Borrego Solar, a developer, and Stem, an energy storage firm, discuss when PV, storage or both will benefit commercial customers the most.

Sourced through Scoop.it from: www.greentechmedia.com

>” […] Thanks to advancements in technology, there are more energy solutions available to consumers. As a result, the confusion about which option to choose — solar, storage or solar-plus-storage — is growing.

Utility energy costs

To understand the benefits of energy storage and solar at a customer facility, it’s essential to first understand the elements of most organizations’ utility energy costs: energy charges and demand charges. This is the bread and butter for energy managers, but many leaders in finance and/or operations aren’t as aware of the energy cost mix — despite it being one of their largest budgetary line items. It should be noted that this billing structure isn’t in place in every market.

Energy charges, the price paid for the amount of energy used over the course of the billing cycle, are how most people think of paying for electricity. A price is paid for every kilowatt-hour used. Demand charges are additional charges incurred by most commercial customers and are determined by the highest amount of energy, in kilowatts, used at any instant or over some designated timeframe — typically a 15-minute interval — in that billing cycle.

Demand charges are a bit more complex. They come from a need for the grid infrastructure to be large enough to accommodate the highest amount of energy, or demand, needed at any moment in order to avoid a blackout. Every region is different, but demand charges typically make up somewhere between 20 percent and 40 percent of an electricity bill for commercial customers.

Why storage?

Intelligent storage can help organizations specifically tackle their demand charges. By combining predictive software and battery-based storage, these systems know when to deploy energy during usage peaks and offset those costly demand charges. Most storage systems run completely independently from solar, so they can be added to a building whether or not solar is present.

Storage can reduce demand charges by dispensing power during brief periods of high demand, which in essence shaves down the peaks, or spikes, in energy usage.
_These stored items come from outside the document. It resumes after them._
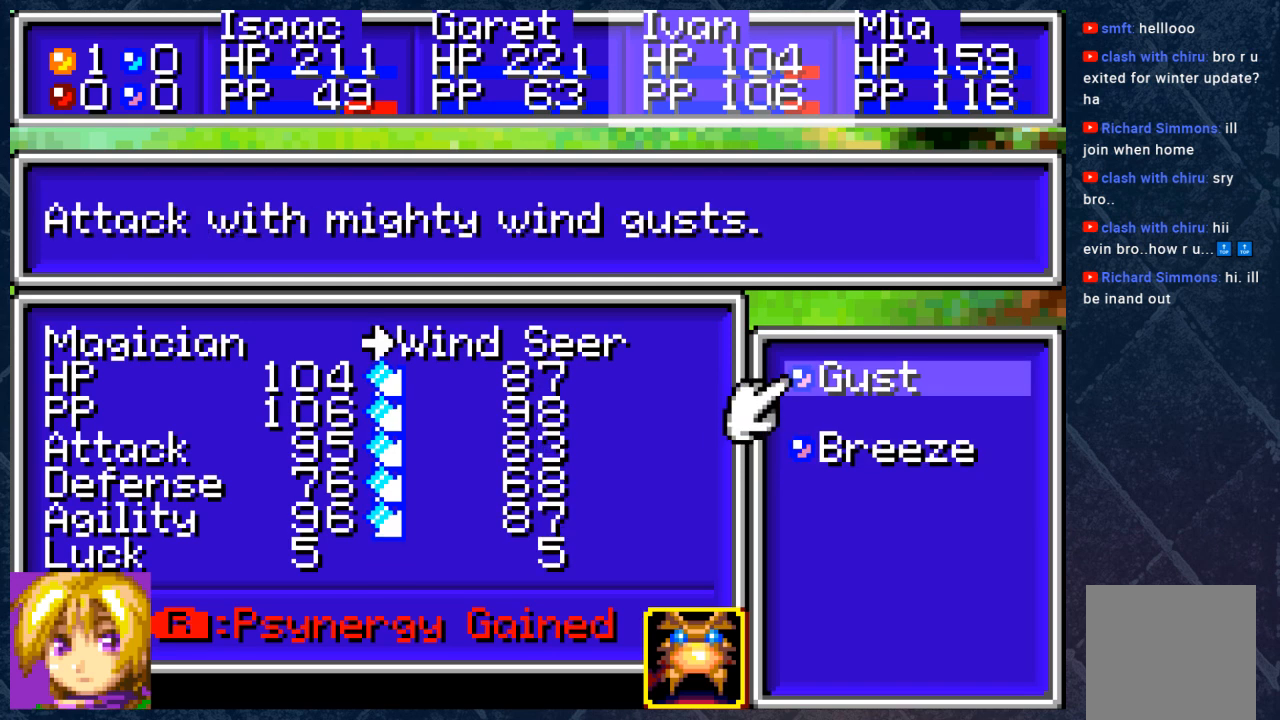
Gameplay with a controller (Xbox layout); each line is a JSON object with the inputs held at the frame after it. "events" lists button and stick changes between this image and that frame as [ms after this image, input, new state], when the widget could be followed in between. Not read: Z.
{"buttons": [], "left_stick": "center", "right_stick": "center", "events": [[33, "B", "down"], [167, "B", "up"]]}
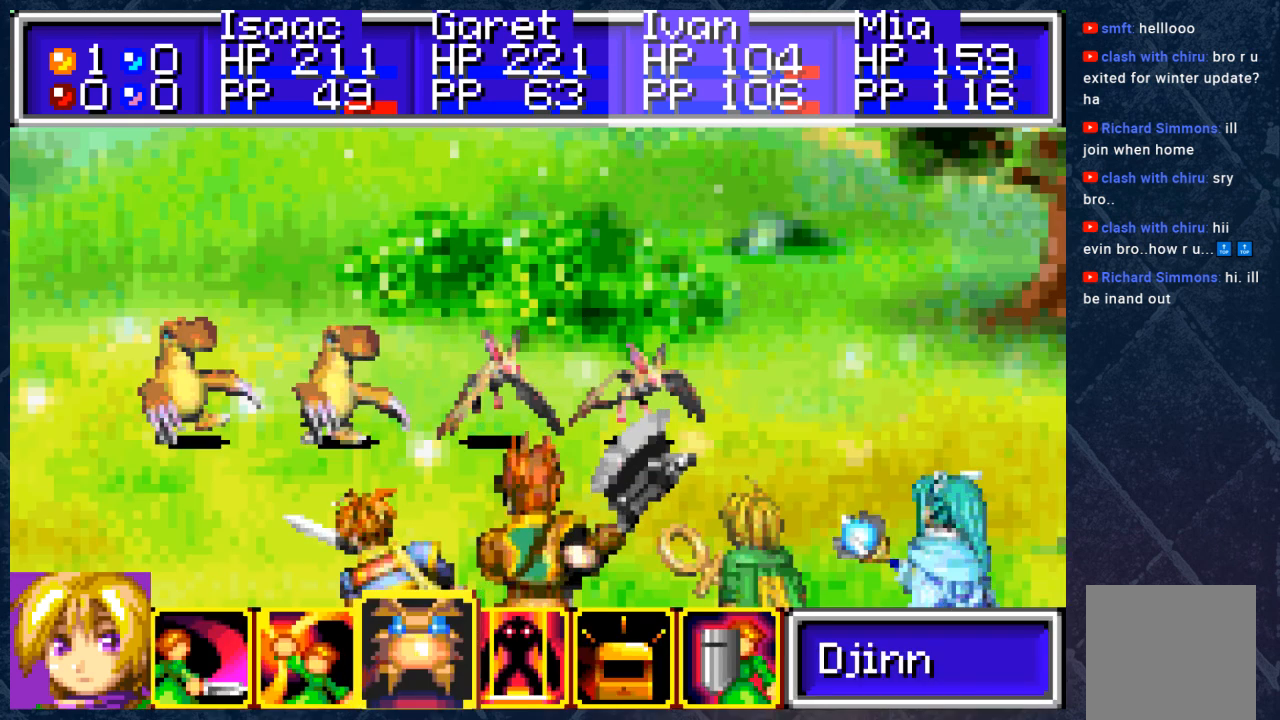
{"buttons": [], "left_stick": "center", "right_stick": "center", "events": [[133, "A", "down"], [283, "A", "up"]]}
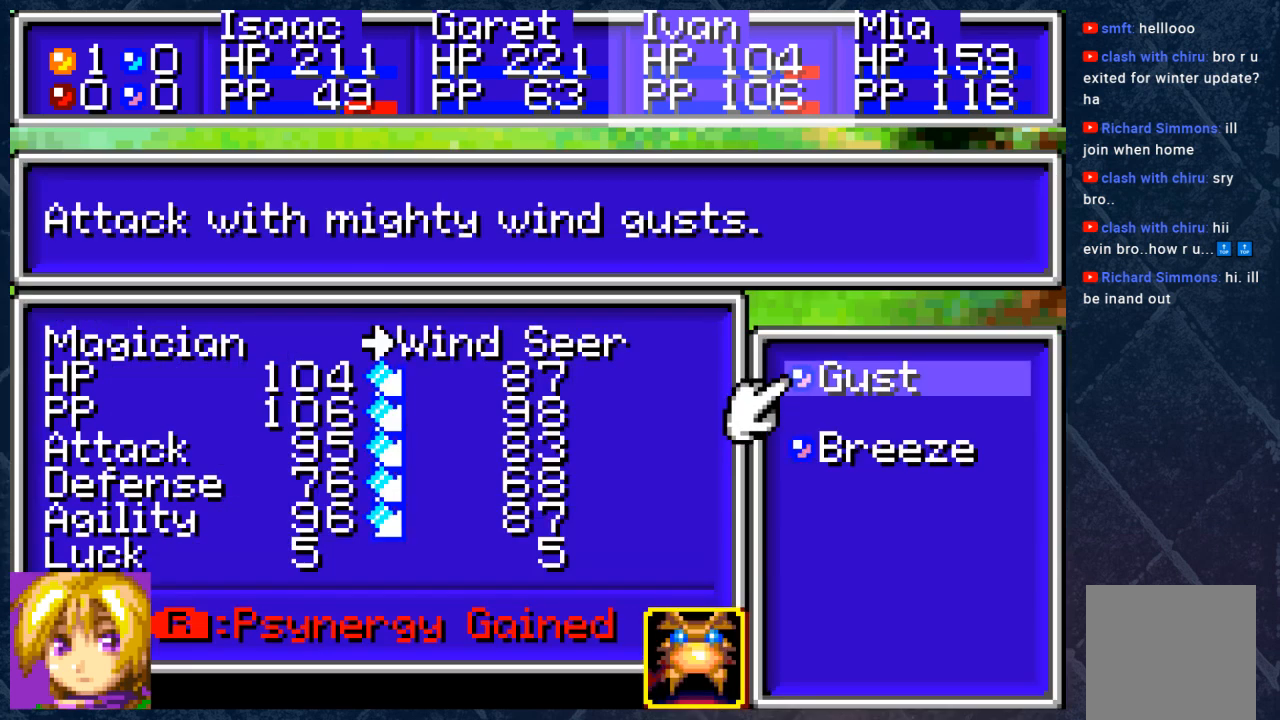
{"buttons": [], "left_stick": "center", "right_stick": "center", "events": []}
Deploying storage is economical under current market conditions for load profiles that have brief spikes in demand, because a relatively small battery can eliminate the short-lived peaks.

For peak demand periods of longer duration, a larger, and considerably more expensive, battery would be needed, and with the higher material costs, the economics may not be cost-effective. As system costs continue to decline, however, a broader range of load profiles will be able to save with energy storage.

Why solar?

For the commercial, industrial or institutional energy user, solar’s value proposition is pretty simple. For most facilities in states with high energy costs and a net metering regime in place, onsite solar can reduce energy charges and provide a hedge against rising electricity costs. The savings come primarily from producing/buying energy from the solar system, which reduces the amount of energy purchased from the utility, and — when the installation produces more than is used — the credit from selling the excess energy to the grid at retail rates.

The demand savings are a relatively small part of the benefit of solar because the timing of solar production and peak demand need to line up in order to cut down demand charges. Solar production is greatest from 9 a.m. to 3 p.m., but the peak period (when demand for energy across the grid is highest) is typically from 12 p.m. to 6 p.m. If demand-charge rates are determined by the highest peak incurred, customers with solar will still fall into higher demand classes from their energy usage later in the day, when solar has less of an impact.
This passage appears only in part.